Generally is it thought that Gram-negative bacteria are more susceptible than Gram-positive to attack by external factors, such as metal nanoparticles like it was observed for silver 51 and gold nanoparticles 52. As the main reason for differences in bacterial susceptibility and resistance the bacterial cell walls composition is suggested. In the case of Gram-negative bacteria, bacterial cells are covered by a layer of lipopolysaccharides (1–3 µm thick) and thin peptidoglycans (~ 8 nm thick), whereas Gram-positive bacteria possess a peptidoglycan layer (~ 80 nm thick) with covalently attached teichoic and teichuronic acids 53. However, here we observed that Gram-negative Escherichia coli were less susceptible to ZnO materials than Gram-positive S. aureus, which is consistent with Tayel and co-workers 54, who showed that the inhibition of Gram-negative bacteria requires higher concentrations of ZnO NPs. This is likely because the peptidoglycan layer that surrounds Gram-positive bacteria can promote ZnO attack inside the cell, while the cell wall components of Gram-negative bacteria, such as lipopolysaccharides, can counter this attack. Similar results were found by d’Agua R.B. et al. 55, who showed that Gram-positive bacteria were more sensitive to peroxide hydrogen than Gram-negative bacteria. It was also seen in our earlier studies with gelatin-ZnO nanofibers 56.

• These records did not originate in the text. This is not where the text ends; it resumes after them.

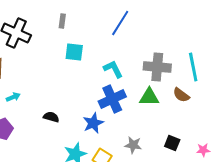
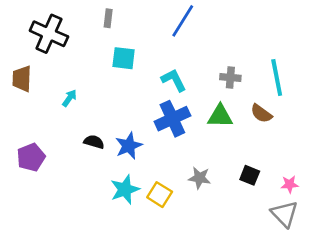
gray cross: (157, 67) -> (230, 77), size x0.6
cyan arrow: (13, 97) -> (69, 98), moved, turned -32
blue star: (93, 123) -> (129, 146), moved

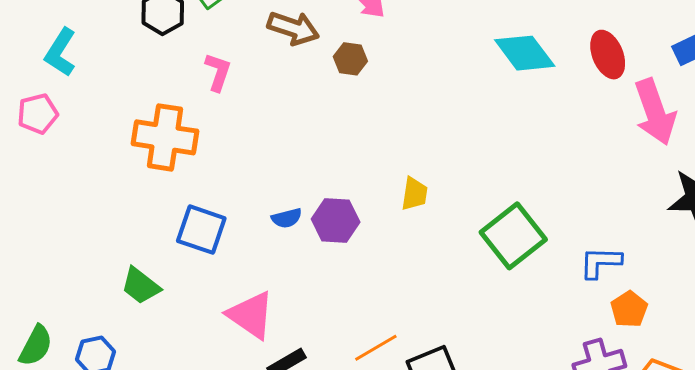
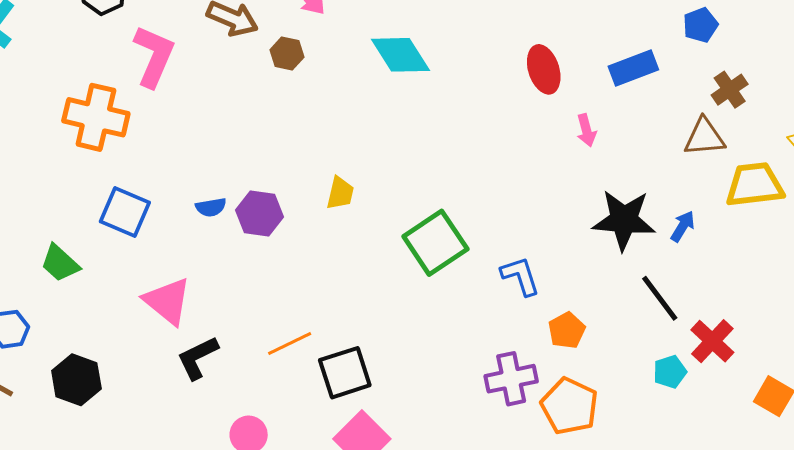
cyan diamond: (525, 53) -> (400, 55), moved
pink L-shape: (218, 72) -> (154, 56), size x1.6
pink arrow: (655, 112) -> (586, 130), size x0.5
blue L-shape: (600, 262) -> (520, 276), turned 66
orange pentagon: (629, 309) -> (567, 330), moved

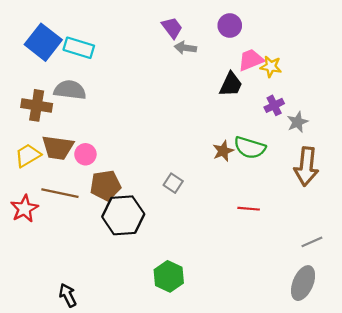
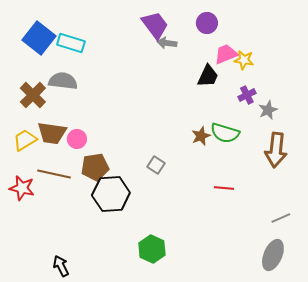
purple trapezoid: (172, 28) -> (155, 25), size x1.4
brown cross: (37, 105) -> (33, 95), turned 36
red star: (24, 209) -> (22, 188), turned -30

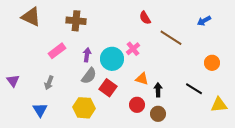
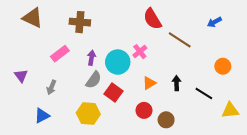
red semicircle: (145, 18) -> (152, 19), size x1.5
orange triangle: (142, 79) -> (149, 83), turned -48
purple triangle: (13, 81) -> (21, 76), moved
black arrow: (158, 90) -> (177, 83), moved
blue triangle: (40, 110) -> (42, 116), turned 35

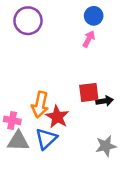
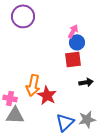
blue circle: (94, 16) -> (77, 42), moved
red square: (89, 92) -> (73, 59), moved
blue triangle: (46, 139) -> (65, 122), moved

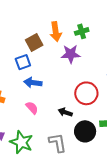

At cytotoxicity studies (Fig. 6), results showed that all nan- and microparticles are biocompatible at low concentrations. The greatest decrease in viability above 100 µg/mL was seen with the administration of ZnO nanorods and nanoparticles, and then heterostructures. The differences could be related to the distinct mechanism of action, and different levels of nanoparticles internalization. The toxicity mechanism is comparable with antibacterial action, which means that the ROS generation, mechanical harm due to direct interaction of ZnO materials with the cells, cells internalization, as well as zinc ions releasing could be responsible for cytotoxic activity towards human cells. Moreover, Cho W-S. et al. 57 indicated that zinc oxide nanoparticles rapidly dissolve under acidic conditions (pH 4.5), which may occur after absorption of nanoparticles into lysosomes in the process of endocytosis, leading in turn to cell death.